I'm referring to the revolutionary aspect of the Wizard of Oz's use of color, and Avatar's 3D. Sure 3D has been around for a long time (longer than color), but the modern variant is a revolution and exposed a whole new generation to something phenomenally novel.
Originally Posted by bblhed
I don't feel like Avatar was an archetypal story, in the sense of a story told to demonstrate a deep-seated truth about us all. The true archetypal story is more like: natives doin okay, white man come, white man kill, natives gone. For me, Avatar is a lie told by liars in a dishonest way to make money.
Originally Posted by Aristophanes
My main point, though, is that digital photography marketing now involves a similar lie -- about quality, convenience and inexpensiveness over film -- told to make money, by hooking people on the lies and on the treadmill of upgrade. I would not care if it didn't threaten the medim I love, film. I also would not care about Avatar's success if I thought that didn't mean it will supplant other, more honest, and more valuable tales told by non-liars (even if for money).
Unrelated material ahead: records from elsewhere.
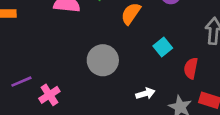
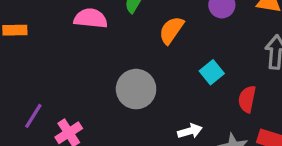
purple line: (21, 82) -> (33, 116), turned -35

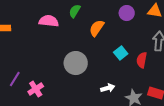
red semicircle: (247, 99) -> (142, 60), moved

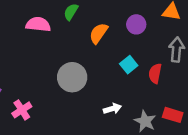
purple circle: (127, 13) -> (136, 24), moved

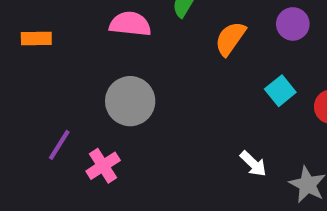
gray circle: (72, 77) -> (130, 101), moved
white arrow: (112, 109) -> (253, 164), turned 60

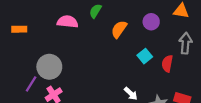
gray circle: (130, 101) -> (49, 67), moved

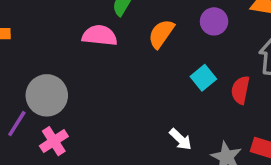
pink semicircle: (68, 22) -> (100, 35), moved

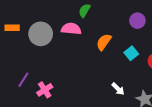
orange semicircle: (161, 34) -> (104, 42), moved
gray circle: (47, 95) -> (41, 34), moved

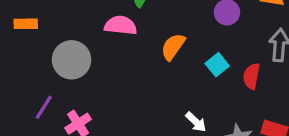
gray circle: (41, 34) -> (72, 60), moved

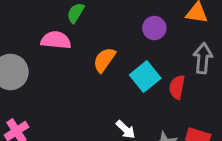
cyan square: (217, 65) -> (145, 77), size x1.4

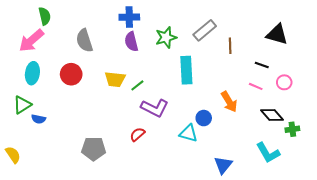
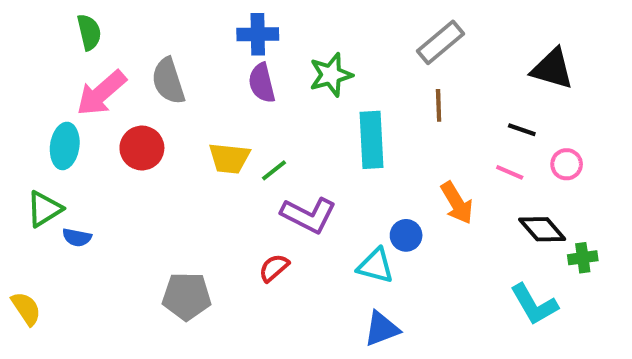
gray rectangle: (205, 30) -> (441, 42), moved
pink arrow: (31, 41) -> (101, 93), moved
brown line: (230, 46) -> (439, 105), moved
blue triangle: (223, 165) -> (382, 329), moved, turned 30

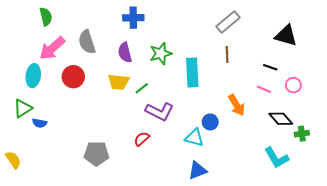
green star: (331, 75) -> (161, 54), moved
purple semicircle: (262, 83) -> (125, 52), moved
I fully respect others' appreciation of such films, but I do disagree about its merits as story, as art, as craft.
...as told by a big, multinational corporation with evil interests which disregard important human concerns like culture.
Originally Posted by holmburgers
There might be some irony there, somewhere, but I can't quite put my finger on it. :blink:
Well, you know, the producers and directors/writers rarely see eye to eye. Whatever... let's talk about something else.. ;)
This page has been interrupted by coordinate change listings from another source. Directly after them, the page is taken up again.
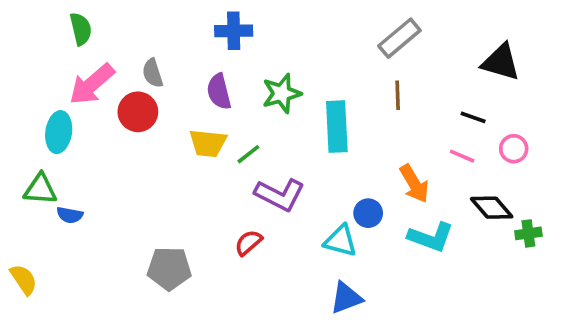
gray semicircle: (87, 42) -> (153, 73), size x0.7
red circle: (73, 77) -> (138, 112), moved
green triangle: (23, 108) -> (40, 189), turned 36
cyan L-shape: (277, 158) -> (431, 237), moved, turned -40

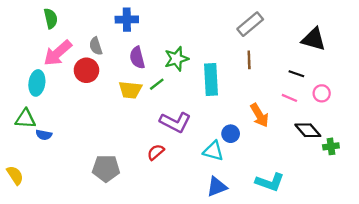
blue cross: (234, 31) -> (127, 20), moved
green line: (248, 154) -> (157, 84), moved
cyan L-shape: (431, 237) -> (270, 182), moved

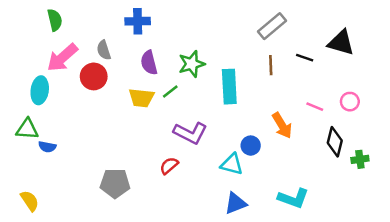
black line: (296, 74) -> (305, 58), moved
black diamond: (308, 130) -> (335, 142), turned 55
yellow semicircle: (15, 175) -> (30, 201), moved

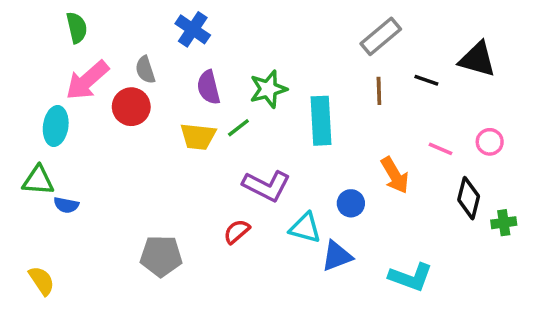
blue cross: (138, 21) -> (193, 29), turned 35
cyan triangle: (232, 164) -> (305, 228), moved
blue triangle: (236, 203) -> (337, 256), moved

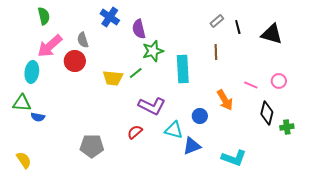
gray rectangle: (381, 36) -> (217, 21), size x0.6
black line: (426, 80) -> (238, 27), moved, turned 56
purple semicircle: (209, 87) -> (139, 29), moved

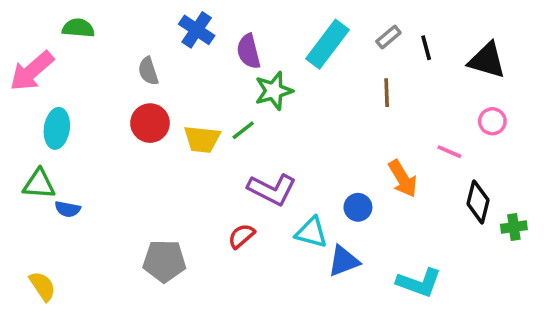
green semicircle: (44, 16) -> (78, 28), turned -72
pink arrow: (50, 46) -> (32, 71), moved
red circle: (75, 61) -> (150, 123), moved
cyan rectangle: (183, 69) -> (327, 44), moved, turned 40
pink circle: (279, 81) -> (492, 121), moved

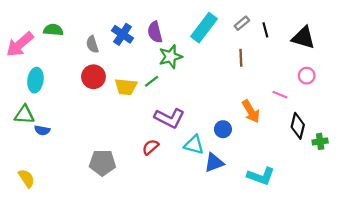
green semicircle: (78, 28) -> (53, 30), moved
blue cross: (197, 30) -> (123, 34), moved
The archetype of this story is really the Tarzan series if you go back to basics.
And, as I said earlier, if you see the extended cut fully, you see that the wimpy business man rejected his military assistant's plans and was imprisoned for his "change". His final words in that movie to the commander were "you are SO fired!".
BTW, there are about 30 books in the Tarzan series and about 30 books in the OZ series. Tarzan continues to be brought back in films, but OZ has not. Wonder why? Is it the generic Avatar type story line? Hmmmm.
My comment is pointed toward Hollywood than any person, you included.
All of Hollywood is one, big B.S. fantasy land. Nothing is real, not even the fake stuff.
James Cameron or anybody else talking about how great 3-D movies or 48fps. movies or anything else is nothing more than hype, hyperbole and bull$#it.
You can count the number of good movies that come out in a given year on one hand and you can count the number of really GREAT movies that come out in a decade on one hand. The rest is claptrap and bull crap.
There was a saying, several years ago: "I could eat a can of Kodak and PUKE a better movie!"
95% of everything that Hollywood pumps out is hype and hyperbole designed to sell the same warmed-over porridge again and again in a slightly reorganized and repackaged format. 3-D movies, 48fps. movies or even 1,048fps movies aren't going to make the stories better. All Cameron does is wow people with smoke and mirrors. He doesn't make great movies. It's just that he's plugged into the Hollywood P.R. machine and he gets all the hype. Nothing more.
Saying James Cameron is a great director/producer is like saying Jessica Simpson is a great actress.
At least Pia Zadora had the guts to admit that she f***ed her way to the top!